Conservative bias in the classroom? PDF Print E-mail
Written by cps   
Thursday, 30 March 2006

Inside Higher Ed is reporting on a study that has not received much attention in the debate over the so-called academic bill of rights.  The study, conducted by researchers at the University of Nevada at Reno, makes it tempting to suggest that conservative bias is the problem since, as the authors point out, in disciplines favored by conservative students such as economics or business, liberal students seem to receive lower grades.

However, the report, entitled “What's in a grade?: Academic success and political orientation” published in the Personality and Social Psychology Bulletin, doesn’t really say that.  What it does say is that the connection being drawn between politics and grades in this debate is not substantiated by their findings.  As Inside Higher Ed reports:  “the research suggests that there is no widespread relationship between students’ political views and their grades.”

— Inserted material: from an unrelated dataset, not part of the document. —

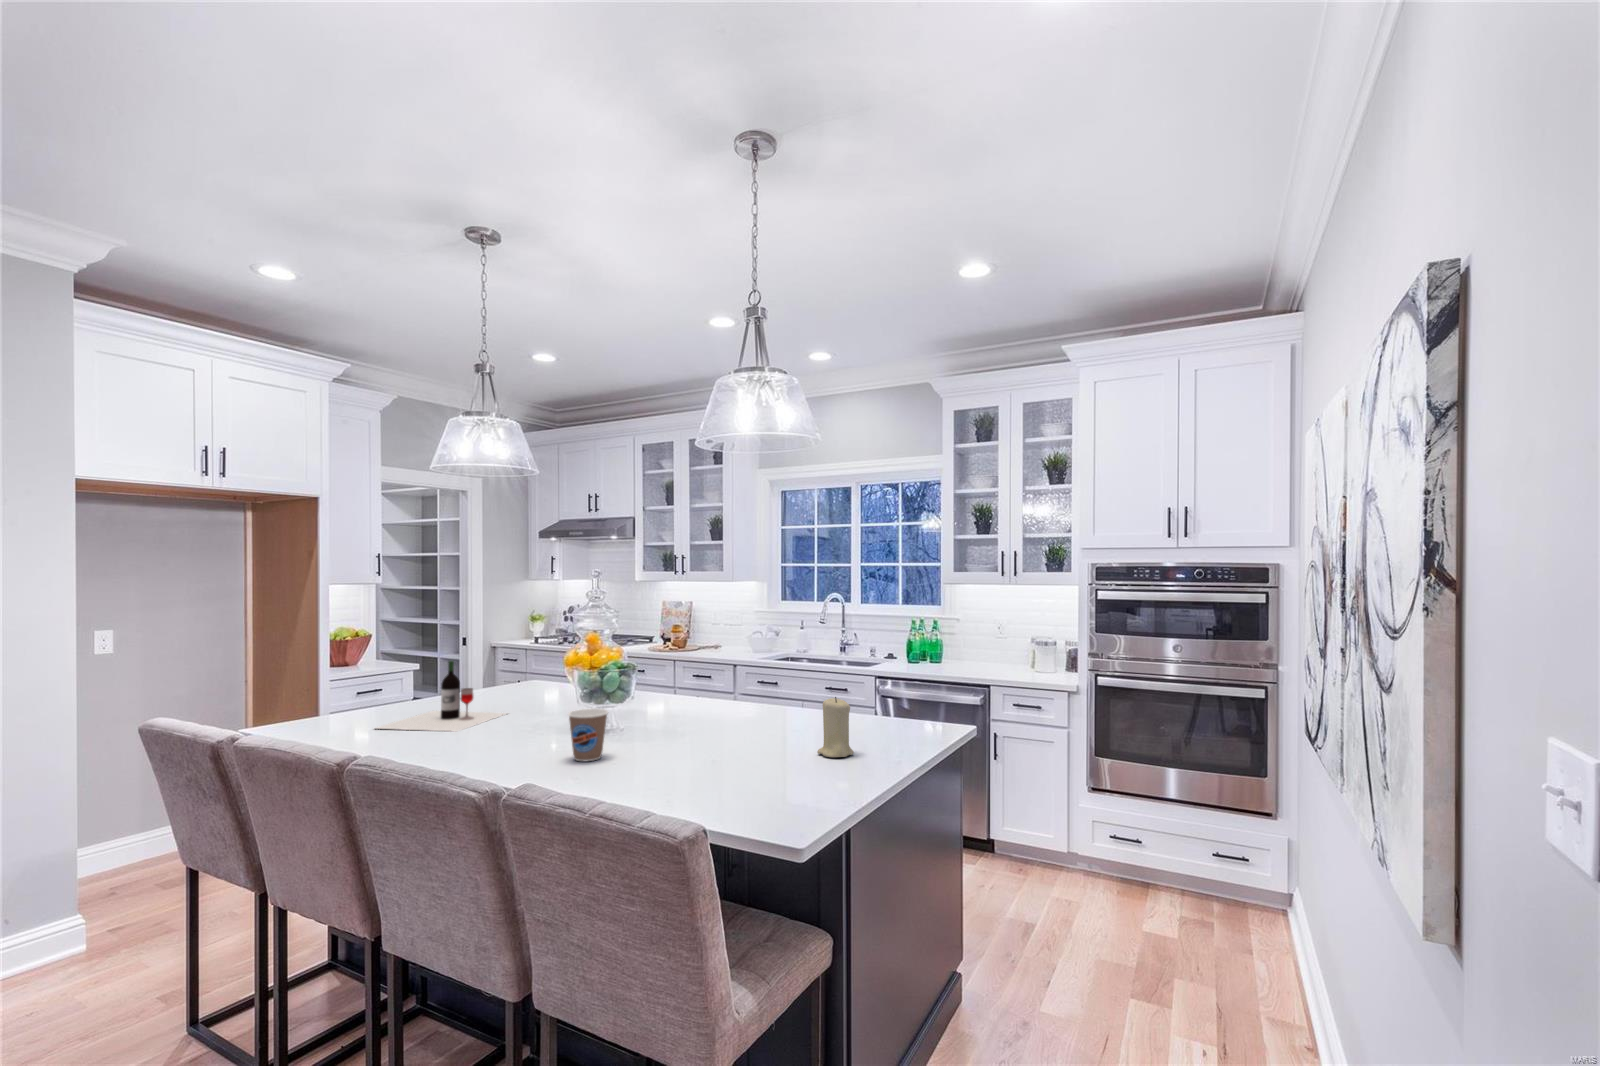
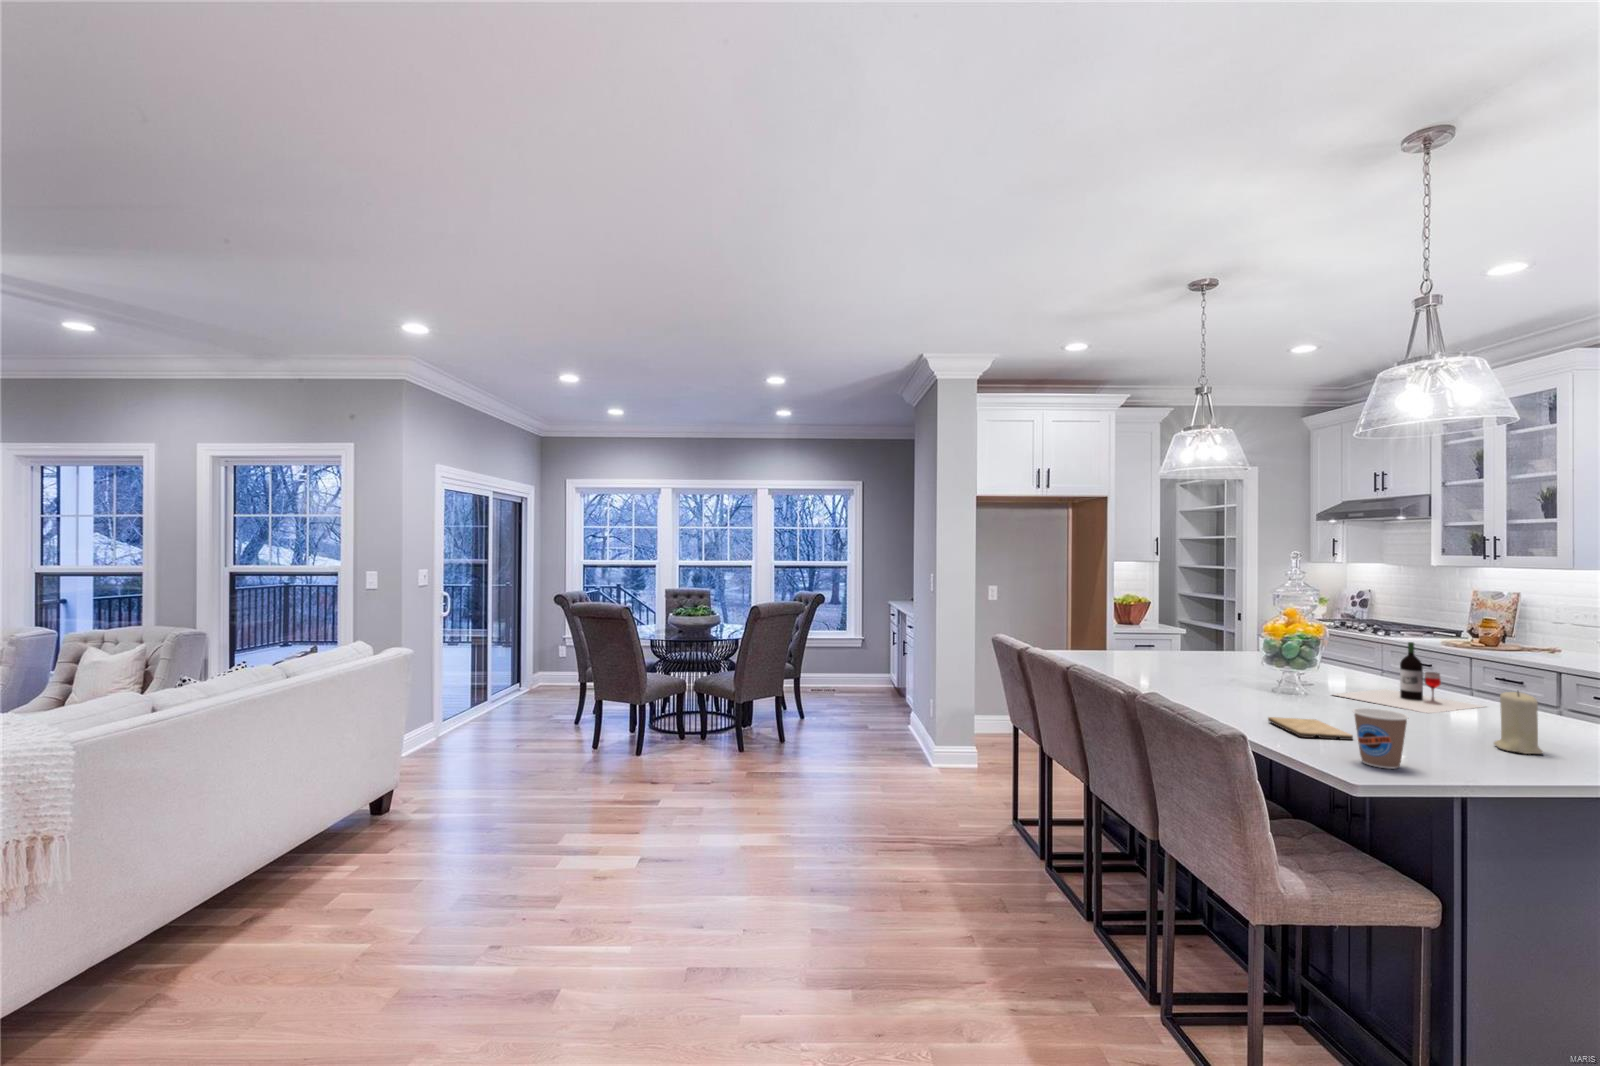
wine bottle: present [376,661,506,731] -> present [1334,642,1482,713]
coffee cup: present [568,709,608,761] -> present [1353,708,1408,769]
cutting board: none [637,766,731,796] -> present [1268,717,1353,740]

One of my favorite quotes in the debates over academic bill of rights legislation came from Rep. Dennis Baxley of Florida in the debate over legislation in that state.  In the St. Petersburg Times, Baxley said that “[c]onservative-minded students sit in silence because they are afraid to express their views. Students get F’s if they don’t write that President Bush should be charged as a war criminal. And professors are told to leave academia because their right-wing views are unacceptable. If you think those things don’t happen, you are either very naïve, or you haven’t talked to the students or faculty who live through subtle and sometimes not-so-subtle persecution every day.” 

Or, at least according to this study, perhaps people don’t believe this because there is no evidence of it.